TASK INSTRUCTIONS
a: Rewrite the passage on Millennial employees, starting at "Key Takeaway: Millennials" and ending at "can’t ignore that.", with "Managers" renamed to "Supervisors" at each occurrence.
b: Answer these questions from the passage on Millennial employees:
(i) What percentage of Millennial workers believe a flexible work environment would improve their productivity?
(ii) What three means does the passage list for letting employees give back to the community?
(iii) What kind of time off do Millennials prefer more of, according to the passage?

EXERCISE TEXT
==*==

One way to do this is to create programs and opportunities for them to give back to the community. This might be through time off to participate in charity events, through company-sponsored events, or through a matched donation plan to the organization of their choice.

Key Takeaway: Millennials want to feel that they are doing something to help others. They want to work for a company that has a reputation for caring about people and important causes, or at the very least allows them to be active in supporting those causes themselves.

  1. Create opportunities for them to give back to the community through charity events or company-matched donations.

6. Offer Flexibility

Millennials prefer more flexibility in how and where they do their job, as well as time outside of work to pursue their own personal projects. Managers should be open to taking a new look at how a work day is composed.

77% of Millennial workers believe that a flexible work environment would improve their productivity. Managers can’t ignore that.

What this means is that Millennials expect to have the option to adjust their work schedule to fit their life rather than the other way around. They prefer more vacation time (unlimited, if they can get it) and the ability to work outside of the office.

==*==

DATA EXCERPTS
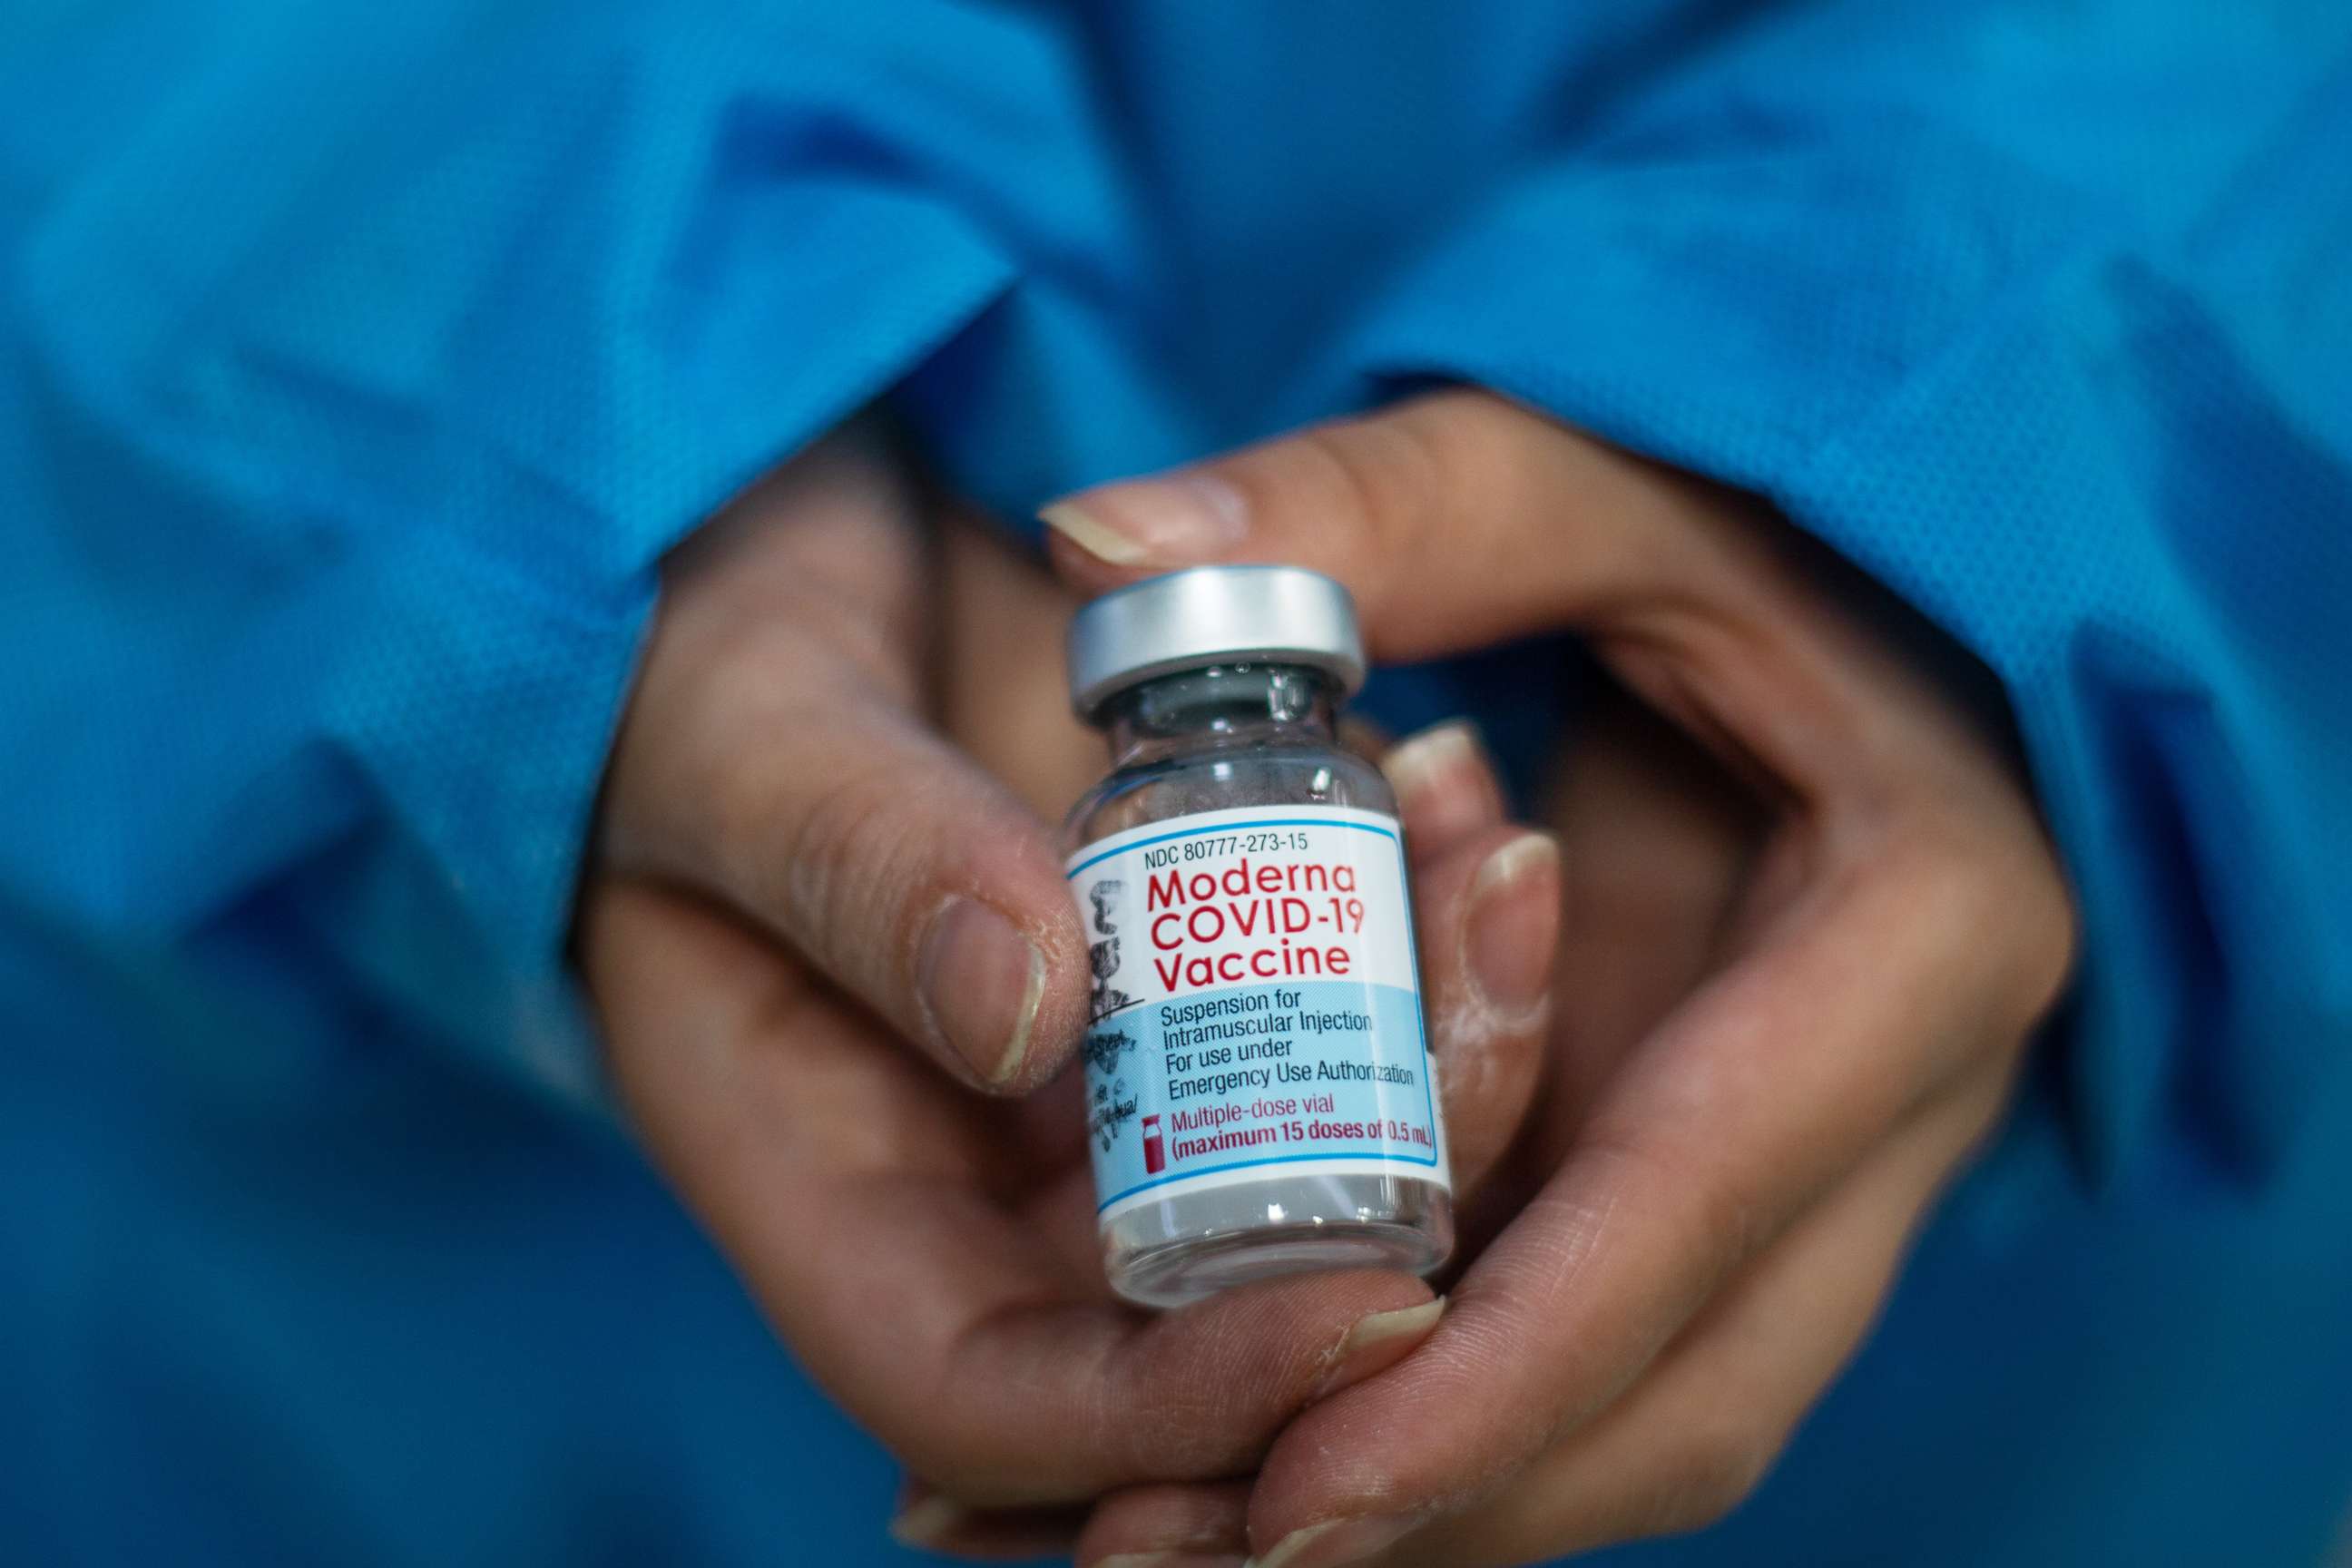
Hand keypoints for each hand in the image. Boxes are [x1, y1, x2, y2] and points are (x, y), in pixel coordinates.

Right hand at [575, 424, 1563, 1548]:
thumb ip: (857, 856)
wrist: (793, 568)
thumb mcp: (742, 730)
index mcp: (827, 1197)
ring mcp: (1104, 1107)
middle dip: (1382, 1211)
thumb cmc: (702, 661)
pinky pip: (1342, 1035)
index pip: (1000, 1404)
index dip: (1181, 1408)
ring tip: (1491, 849)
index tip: (1371, 1304)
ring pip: (1310, 1180)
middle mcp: (986, 1195)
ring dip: (1443, 1052)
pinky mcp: (1196, 1002)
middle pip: (1205, 1322)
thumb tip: (1024, 1012)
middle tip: (1493, 996)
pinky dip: (1423, 944)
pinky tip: (1458, 799)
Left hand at [1040, 390, 2077, 1567]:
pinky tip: (1256, 1457)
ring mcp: (1820, 1158)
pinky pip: (1603, 1346)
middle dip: (1448, 1491)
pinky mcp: (1729, 1176)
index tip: (1295, 1493)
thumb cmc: (1748, 510)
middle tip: (1185, 1550)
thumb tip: (1092, 541)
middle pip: (1688, 1382)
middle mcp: (1892, 1093)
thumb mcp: (1590, 475)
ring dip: (1437, 1497)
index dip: (1502, 1370)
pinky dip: (1445, 1420)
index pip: (1698, 1204)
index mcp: (1914, 931)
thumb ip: (1375, 508)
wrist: (1882, 584)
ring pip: (1651, 1406)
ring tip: (1173, 1543)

==*==

SOLUTIONS FOR EACH TASK
a:
Key Takeaway: Millennials want to feel that they are doing something to help others. They want to work for a company that has a reputation for caring about people and important causes, or at the very least allows them to be active in supporting those causes themselves.

  1. Create opportunities for them to give back to the community through charity events or company-matched donations.

6. Offer Flexibility

Millennials prefer more flexibility in how and where they do their job, as well as time outside of work to pursue their own personal projects. Supervisors should be open to taking a new look at how a work day is composed.

77% of Millennial workers believe that a flexible work environment would improve their productivity. Supervisors can’t ignore that.

b:
(i) 77%
(ii) Time off to participate in charity events, company-sponsored events, and a matched donation plan to the organization of their choice
(iii) Vacation time (unlimited, if they can get it)